> [Assigned task]
Return every line of the data below word for word, including the punctuation.
----
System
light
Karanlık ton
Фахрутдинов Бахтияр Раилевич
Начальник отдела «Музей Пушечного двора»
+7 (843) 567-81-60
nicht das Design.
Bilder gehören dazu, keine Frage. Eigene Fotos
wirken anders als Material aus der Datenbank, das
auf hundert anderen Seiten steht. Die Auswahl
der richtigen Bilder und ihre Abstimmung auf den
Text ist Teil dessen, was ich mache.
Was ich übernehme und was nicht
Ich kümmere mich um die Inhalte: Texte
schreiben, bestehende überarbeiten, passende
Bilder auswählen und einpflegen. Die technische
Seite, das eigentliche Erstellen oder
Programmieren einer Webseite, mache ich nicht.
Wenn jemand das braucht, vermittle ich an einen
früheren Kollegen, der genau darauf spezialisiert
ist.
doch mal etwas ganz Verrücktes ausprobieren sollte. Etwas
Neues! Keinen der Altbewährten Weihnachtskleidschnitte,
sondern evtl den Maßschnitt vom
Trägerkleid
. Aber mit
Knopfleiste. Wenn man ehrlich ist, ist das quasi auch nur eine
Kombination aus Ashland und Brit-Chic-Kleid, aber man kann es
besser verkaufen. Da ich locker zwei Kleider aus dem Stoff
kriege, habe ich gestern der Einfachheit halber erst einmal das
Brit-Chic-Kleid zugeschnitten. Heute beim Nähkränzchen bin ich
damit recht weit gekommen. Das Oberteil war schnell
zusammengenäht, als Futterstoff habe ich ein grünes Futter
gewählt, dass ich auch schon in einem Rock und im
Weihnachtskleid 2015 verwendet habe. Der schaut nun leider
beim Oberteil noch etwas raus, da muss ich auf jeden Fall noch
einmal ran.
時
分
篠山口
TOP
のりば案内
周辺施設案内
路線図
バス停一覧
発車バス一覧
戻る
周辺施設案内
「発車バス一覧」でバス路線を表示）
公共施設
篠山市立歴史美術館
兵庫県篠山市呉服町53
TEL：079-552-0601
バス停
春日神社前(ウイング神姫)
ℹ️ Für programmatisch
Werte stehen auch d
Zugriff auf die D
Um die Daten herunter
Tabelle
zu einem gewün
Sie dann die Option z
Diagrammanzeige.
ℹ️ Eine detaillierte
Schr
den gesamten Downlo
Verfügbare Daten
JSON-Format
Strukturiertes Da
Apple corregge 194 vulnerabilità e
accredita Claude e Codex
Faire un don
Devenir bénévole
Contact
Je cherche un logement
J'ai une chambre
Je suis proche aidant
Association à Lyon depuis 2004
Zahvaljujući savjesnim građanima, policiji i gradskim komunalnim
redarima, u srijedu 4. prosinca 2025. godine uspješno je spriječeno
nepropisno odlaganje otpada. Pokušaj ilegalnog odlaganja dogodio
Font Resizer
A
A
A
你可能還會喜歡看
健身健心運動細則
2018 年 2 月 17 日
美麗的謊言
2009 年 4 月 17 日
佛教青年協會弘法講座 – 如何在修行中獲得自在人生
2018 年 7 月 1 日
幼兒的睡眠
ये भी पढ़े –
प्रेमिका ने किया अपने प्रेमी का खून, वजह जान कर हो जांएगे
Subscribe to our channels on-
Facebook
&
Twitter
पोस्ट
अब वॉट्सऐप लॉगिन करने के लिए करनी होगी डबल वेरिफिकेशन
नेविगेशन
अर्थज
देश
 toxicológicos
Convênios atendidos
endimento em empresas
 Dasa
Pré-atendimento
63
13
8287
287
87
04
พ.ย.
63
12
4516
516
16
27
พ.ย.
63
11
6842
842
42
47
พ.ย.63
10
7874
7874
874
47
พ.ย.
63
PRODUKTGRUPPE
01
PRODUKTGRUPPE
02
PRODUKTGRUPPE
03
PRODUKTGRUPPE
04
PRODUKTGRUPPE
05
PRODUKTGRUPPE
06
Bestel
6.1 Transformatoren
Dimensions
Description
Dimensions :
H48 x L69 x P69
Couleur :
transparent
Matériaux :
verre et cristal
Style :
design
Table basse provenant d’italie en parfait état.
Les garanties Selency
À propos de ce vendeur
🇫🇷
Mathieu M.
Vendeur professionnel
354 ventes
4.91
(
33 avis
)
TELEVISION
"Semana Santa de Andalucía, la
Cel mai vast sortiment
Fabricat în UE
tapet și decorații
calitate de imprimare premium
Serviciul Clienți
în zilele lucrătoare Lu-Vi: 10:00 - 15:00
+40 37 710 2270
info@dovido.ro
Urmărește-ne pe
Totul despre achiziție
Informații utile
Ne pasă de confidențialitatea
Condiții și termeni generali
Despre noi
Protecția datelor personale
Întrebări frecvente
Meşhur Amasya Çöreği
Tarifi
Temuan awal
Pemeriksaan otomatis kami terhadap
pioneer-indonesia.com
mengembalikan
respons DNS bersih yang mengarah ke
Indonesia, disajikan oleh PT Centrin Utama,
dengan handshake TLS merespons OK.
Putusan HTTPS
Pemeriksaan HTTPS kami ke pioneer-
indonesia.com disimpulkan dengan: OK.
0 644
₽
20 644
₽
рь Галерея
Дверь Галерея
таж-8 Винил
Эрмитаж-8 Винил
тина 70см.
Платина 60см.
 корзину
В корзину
----
> [Written solution]
System
light
Karanlık ton
Фахрутдинов Бахтияр Раилевич
Начальник отдела «Музей Пушечного двора»
+7 (843) 567-81-60
nicht das Design.
Bilder gehören dazu, keine Frage. Eigene Fotos
wirken anders als Material aus der Datenbank, das
auf hundert anderen Seiten steht. Die Auswahl
der richtigen Bilder und ihre Abstimmung auf den
Text ist Teil dessen, was ich mache.
Was ich übernehme und was nicht
Ich kümmere mich um die Inhalte: Texte
schreiben, bestehende überarbeiten, passende
Bilder auswählen und einpflegen. Die technische
Seite, das eigentliche Erstellen oder
Programmieren einer Webseite, mache ich nicht.
Wenn jemand das braucht, vermittle ich an einen
früheren Kollegen, der genau darauf spezialisiert
ist.
doch mal etwas ganz Verrücktes ausprobieren sollte. Etwas
Neues! Keinen der Altbewährten Weihnachtskleidschnitte,
sondern evtl den Maßschnitt vom
Trägerkleid
. Aber mit
Knopfleiste. Wenn man ehrlich ist, ist das quasi auch nur eine
Kombination aus Ashland und Brit-Chic-Kleid, aber man kann es
besser verkaufen. Da ich locker zwei Kleider aus dem Stoff
kriege, habe ich gestern der Einfachheit halber erst einmal das
Brit-Chic-Kleid zugeschnitten. Heute beim Nähkränzchen bin ich
damit recht weit gekommen. Das Oberteil war schnell
zusammengenäht, als Futterstoff habe ich ein grünes Futter
gewählt, dass ich auch schon in einem Rock und im
Weihnachtskleid 2015 verwendet habe. Der schaut nun leider
beim Oberteil noch etwas raus, da muss ich auf jeden Fall noch
einmal ran.
時
分
篠山口
TOP
のりば案内
周辺施設案内
路線図
バス停一覧
発車バス一覧
戻る
周辺施設案内
「発車バス一覧」でバス路線を表示）
公共施設
篠山市立歴史美術館
兵庫県篠山市呉服町53
TEL：079-552-0601
バス停
春日神社前(ウイング神姫)
ℹ️ Für programmatisch
Werte stehen auch d
Zugriff auf die D
Um die Daten herunter
Tabelle
zu einem gewün
Sie dann die Option z
Diagrammanzeige.
ℹ️ Eine detaillierte
Schr
den gesamten Downlo
Verfügbare Daten
JSON-Format
Strukturiertes Da
Apple corregge 194 vulnerabilità e
accredita Claude e Codex
Faire un don
Devenir bénévole
Contact
Je cherche un logement
J'ai une chambre
Je suis proche aidant
Association à Lyon depuis 2004
Zahvaljujući savjesnim građanima, policiji i gradskim komunalnim
redarima, u srijedu 4. prosinca 2025. godine uspješno je spriječeno
nepropisno odlaganje otpada. Pokušaj ilegalnog odlaganja dogodio
Font Resizer
A
A
A
你可能還會喜歡看
健身健心運動細則
2018 年 2 月 17 日
美麗的謊言
2009 年 4 月 17 日
佛教青年協會弘法講座 – 如何在修行中獲得自在人生
2018 年 7 月 1 日
幼兒的睡眠
ये भी पढ़े –
प्रेमिका ने किया अपने प्रेमी का खून, वजह जान कर हो जांएगे
Subscribe to our channels on-
Facebook
&
Twitter
पोस्ट
अब वॉट्सऐप लॉगिन करने के लिए करनी होगी डबल वेरिफिकेशन
नेविगेशन
अर्थज
देश
 toxicológicos
Convênios atendidos
endimento em empresas
 Dasa
Pré-atendimento
63
13
8287
287
87
04
พ.ย.
63
12
4516
516
16
27
พ.ย.
63
11
6842
842
42
47
พ.ย.63
10
7874
7874
874
47
พ.ย.
63
PRODUKTGRUPPE
01
PRODUKTGRUPPE
02
PRODUKTGRUPPE
03
PRODUKTGRUPPE
04
PRODUKTGRUPPE
05
PRODUKTGRUPPE
06
Bestel
6.1 Transformatoren
Dimensions
Description
Dimensions :
H48 x L69 x P69
Couleur :
transparent
Matériaux :
verre et cristal
Style :
design
Table basse provenant d’italie en parfait état.
Les garanties Selency
À propos de ce vendeur
🇫🇷
Mathieu M.
Vendeur professionnel
354 ventes
4.91
(
33 avis
)
TELEVISION
"Semana Santa de Andalucía, la
Cel mai vast sortiment
Fabricat în UE
tapet și decorații
calitate de imprimare premium
Serviciul Clienți
în zilele lucrătoare Lu-Vi: 10:00 - 15:00
+40 37 710 2270
info@dovido.ro
Urmărește-ne pe
Totul despre achiziție
Informații utile
Ne pasă de confidențialitatea
Condiții și termeni generali
Despre noi
Protecția datelor personale
Întrebări frecvente
Meşhur Amasya Çöreği
Tarifi
Temuan awal
Pemeriksaan otomatis kami terhadap
pioneer-indonesia.com
mengembalikan
respons DNS bersih yang mengarah ke
Indonesia, disajikan oleh PT Centrin Utama,
dengan handshake TLS merespons OK.
Putusan HTTPS
Pemeriksaan HTTPS kami ke pioneer-
indonesia.com disimpulkan dengan: OK.
0 644
₽
20 644
₽
рь Галерея
Дверь Галерея
таж-8 Винил
Эрмитаж-8 Винил
тина 70см.
Платина 60см.
 корзину
В корзину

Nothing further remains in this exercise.